● Set problem: Continue the passage on MMU faults and paging from the point where it stops.

If the page is not present in physical memory (i.e. it has been swapped out), the MMU will generate a fault. The OS will see that the present bit is set to 0, and will pull in the page from some secondary, disk-based storage.
If a process tries to access a page that hasn’t been allocated to it, the MMU will again generate a fault. The OS will detect that this page hasn’t been allocated and will perform some corrective action, potentially passing the fault along to the offending process as a SIGSEGV.
If a process tries to modify a page that’s write protected, the MMU will generate a fault. Normally, this will result in some sort of punitive action, like program termination. However, this may happen frequently in the case when a child process has been forked from a parent process. In this case, since a lot of the address space of the parent contains static data that will be used by the child, it doesn’t make sense to explicitly copy all of the data over to a new address space of the child process. Instead, the OS will often just point the child to the page tables for the parent. Additionally, the OS will write-protect the memory associated with the parent. If the child tries to write to a page, the MMU will trap into the kernel, at which point the OS will copy over the page(s) to the child address space. This process is called copy-on-write and makes sure that a child only copies over the pages it ends up writing
How do we deal with the fact that processes address more memory than physically available? What’s demand paging? How does page replacement work?

● Supplied records:
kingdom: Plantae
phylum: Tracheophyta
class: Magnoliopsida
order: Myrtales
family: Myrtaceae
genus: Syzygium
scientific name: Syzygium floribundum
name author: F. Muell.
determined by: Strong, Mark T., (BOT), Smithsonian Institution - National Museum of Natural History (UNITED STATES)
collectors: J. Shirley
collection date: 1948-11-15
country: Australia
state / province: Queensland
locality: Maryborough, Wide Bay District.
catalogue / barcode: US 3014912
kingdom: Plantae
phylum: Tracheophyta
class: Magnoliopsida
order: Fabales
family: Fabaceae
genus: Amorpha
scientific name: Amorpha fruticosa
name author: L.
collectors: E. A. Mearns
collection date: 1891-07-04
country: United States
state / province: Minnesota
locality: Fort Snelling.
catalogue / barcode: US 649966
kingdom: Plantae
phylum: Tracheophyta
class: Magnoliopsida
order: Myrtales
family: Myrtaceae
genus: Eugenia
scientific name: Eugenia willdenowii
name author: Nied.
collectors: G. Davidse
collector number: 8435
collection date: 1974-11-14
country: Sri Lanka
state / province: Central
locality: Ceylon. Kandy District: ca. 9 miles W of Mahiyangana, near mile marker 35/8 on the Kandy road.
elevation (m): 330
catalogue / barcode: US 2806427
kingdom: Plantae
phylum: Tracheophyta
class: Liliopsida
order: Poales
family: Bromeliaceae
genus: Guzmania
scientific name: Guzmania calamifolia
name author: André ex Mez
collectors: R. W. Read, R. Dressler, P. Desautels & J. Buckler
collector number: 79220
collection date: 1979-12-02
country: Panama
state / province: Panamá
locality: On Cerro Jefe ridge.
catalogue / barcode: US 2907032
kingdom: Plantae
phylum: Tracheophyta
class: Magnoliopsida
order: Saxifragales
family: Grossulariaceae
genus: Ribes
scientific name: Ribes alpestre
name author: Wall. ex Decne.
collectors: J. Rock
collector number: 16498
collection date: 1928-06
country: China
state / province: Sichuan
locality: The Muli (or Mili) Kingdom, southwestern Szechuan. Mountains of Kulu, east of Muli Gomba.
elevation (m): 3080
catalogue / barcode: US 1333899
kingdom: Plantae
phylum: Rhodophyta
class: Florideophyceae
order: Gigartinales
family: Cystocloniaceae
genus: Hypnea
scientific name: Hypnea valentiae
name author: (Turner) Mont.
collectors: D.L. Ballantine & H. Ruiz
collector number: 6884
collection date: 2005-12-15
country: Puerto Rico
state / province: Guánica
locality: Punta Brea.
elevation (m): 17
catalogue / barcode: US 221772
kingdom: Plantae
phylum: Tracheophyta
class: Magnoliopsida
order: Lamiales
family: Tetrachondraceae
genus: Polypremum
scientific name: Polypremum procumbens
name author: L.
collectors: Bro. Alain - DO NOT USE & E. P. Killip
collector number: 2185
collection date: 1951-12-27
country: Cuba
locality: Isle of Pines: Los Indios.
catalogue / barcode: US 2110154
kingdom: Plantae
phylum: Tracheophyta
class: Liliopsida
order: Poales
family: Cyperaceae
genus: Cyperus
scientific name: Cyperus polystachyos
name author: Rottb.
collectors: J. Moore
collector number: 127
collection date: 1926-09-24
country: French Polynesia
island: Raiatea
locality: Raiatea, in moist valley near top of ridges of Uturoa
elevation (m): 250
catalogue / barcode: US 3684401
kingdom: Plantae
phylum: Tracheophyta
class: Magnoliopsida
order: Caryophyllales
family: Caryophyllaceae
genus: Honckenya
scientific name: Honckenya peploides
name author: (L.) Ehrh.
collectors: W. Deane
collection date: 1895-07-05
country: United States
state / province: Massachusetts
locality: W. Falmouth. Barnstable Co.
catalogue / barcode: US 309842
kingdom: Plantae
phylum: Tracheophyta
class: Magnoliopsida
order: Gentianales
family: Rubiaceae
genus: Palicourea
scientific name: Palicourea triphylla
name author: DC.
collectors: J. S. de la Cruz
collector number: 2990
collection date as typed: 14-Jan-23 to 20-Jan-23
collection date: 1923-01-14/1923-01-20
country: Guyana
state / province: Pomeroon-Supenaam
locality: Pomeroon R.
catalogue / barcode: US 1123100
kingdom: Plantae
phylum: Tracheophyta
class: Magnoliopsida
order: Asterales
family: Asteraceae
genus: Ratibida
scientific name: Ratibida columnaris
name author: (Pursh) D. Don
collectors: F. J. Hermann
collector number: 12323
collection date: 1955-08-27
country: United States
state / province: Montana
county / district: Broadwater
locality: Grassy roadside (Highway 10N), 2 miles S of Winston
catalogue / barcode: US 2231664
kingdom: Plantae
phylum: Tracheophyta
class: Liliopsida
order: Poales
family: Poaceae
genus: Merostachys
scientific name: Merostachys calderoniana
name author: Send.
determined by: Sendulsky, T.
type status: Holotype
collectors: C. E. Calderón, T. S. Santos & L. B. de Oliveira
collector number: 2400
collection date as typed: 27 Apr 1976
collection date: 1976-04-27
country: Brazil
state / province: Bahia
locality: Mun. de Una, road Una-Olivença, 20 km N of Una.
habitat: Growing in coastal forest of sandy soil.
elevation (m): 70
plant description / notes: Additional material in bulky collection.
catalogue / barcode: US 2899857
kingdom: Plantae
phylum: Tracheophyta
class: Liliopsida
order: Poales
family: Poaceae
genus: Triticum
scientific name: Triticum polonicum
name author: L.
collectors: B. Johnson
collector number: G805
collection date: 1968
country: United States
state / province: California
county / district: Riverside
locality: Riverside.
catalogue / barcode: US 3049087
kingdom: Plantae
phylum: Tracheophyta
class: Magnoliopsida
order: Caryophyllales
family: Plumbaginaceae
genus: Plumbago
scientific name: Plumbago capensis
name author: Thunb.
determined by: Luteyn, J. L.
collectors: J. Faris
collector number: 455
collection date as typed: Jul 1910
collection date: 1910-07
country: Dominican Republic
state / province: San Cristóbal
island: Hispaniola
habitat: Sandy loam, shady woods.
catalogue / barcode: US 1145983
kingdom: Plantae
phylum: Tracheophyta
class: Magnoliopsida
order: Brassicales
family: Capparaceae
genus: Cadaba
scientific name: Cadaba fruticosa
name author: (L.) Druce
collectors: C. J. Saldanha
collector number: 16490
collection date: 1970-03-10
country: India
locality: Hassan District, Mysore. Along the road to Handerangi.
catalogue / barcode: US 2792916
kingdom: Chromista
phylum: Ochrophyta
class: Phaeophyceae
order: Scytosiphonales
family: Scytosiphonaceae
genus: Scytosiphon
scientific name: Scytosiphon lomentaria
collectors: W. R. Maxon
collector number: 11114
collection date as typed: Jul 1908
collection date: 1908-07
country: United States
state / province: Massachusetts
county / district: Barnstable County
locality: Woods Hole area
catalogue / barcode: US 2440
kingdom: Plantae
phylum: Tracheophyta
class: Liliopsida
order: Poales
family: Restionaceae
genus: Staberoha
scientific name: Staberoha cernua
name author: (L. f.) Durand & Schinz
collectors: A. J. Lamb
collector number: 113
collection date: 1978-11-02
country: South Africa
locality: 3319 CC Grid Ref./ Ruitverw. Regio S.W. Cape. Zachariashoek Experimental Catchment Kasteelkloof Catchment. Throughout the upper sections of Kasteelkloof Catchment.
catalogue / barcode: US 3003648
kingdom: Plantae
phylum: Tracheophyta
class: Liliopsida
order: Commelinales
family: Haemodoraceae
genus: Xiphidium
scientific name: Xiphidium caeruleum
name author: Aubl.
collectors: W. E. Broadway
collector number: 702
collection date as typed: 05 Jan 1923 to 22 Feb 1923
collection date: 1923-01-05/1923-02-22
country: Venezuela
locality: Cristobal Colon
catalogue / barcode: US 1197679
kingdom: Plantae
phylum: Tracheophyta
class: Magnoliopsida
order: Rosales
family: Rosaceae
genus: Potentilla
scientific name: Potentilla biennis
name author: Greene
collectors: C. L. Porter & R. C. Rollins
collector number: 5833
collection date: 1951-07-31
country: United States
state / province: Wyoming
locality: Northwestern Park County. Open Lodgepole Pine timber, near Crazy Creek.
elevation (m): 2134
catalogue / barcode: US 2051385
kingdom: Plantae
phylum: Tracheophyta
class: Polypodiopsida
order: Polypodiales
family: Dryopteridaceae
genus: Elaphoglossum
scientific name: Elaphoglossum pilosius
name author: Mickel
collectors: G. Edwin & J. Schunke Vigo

● Reply:
If we have a 32-bit architecture, with 4kB pages, each process can address 4GB of memory. If we have 8GB of RAM, 3 concurrent processes can (if they really wanted to) exhaust our RAM and then some. To deal with the situation where processes address more memory than is physically available, we have to introduced swapping/demand paging.
In demand paging, the operation system basically swaps out certain pages to secondary storage, like disk. This changes the present bit to 0 on the addresses associated with that page, which means that the MMU will trap into the kernel on access to those pages, at which point the OS will have to bring those pages back into DRAM. Note that the physical addresses will NOT be the same when the OS brings a page back from storage. That’s the point of maintaining virtual addresses. When a page is brought back in, the program counter is reset back to the instruction that made the original trapping reference, and the successful reference is now made.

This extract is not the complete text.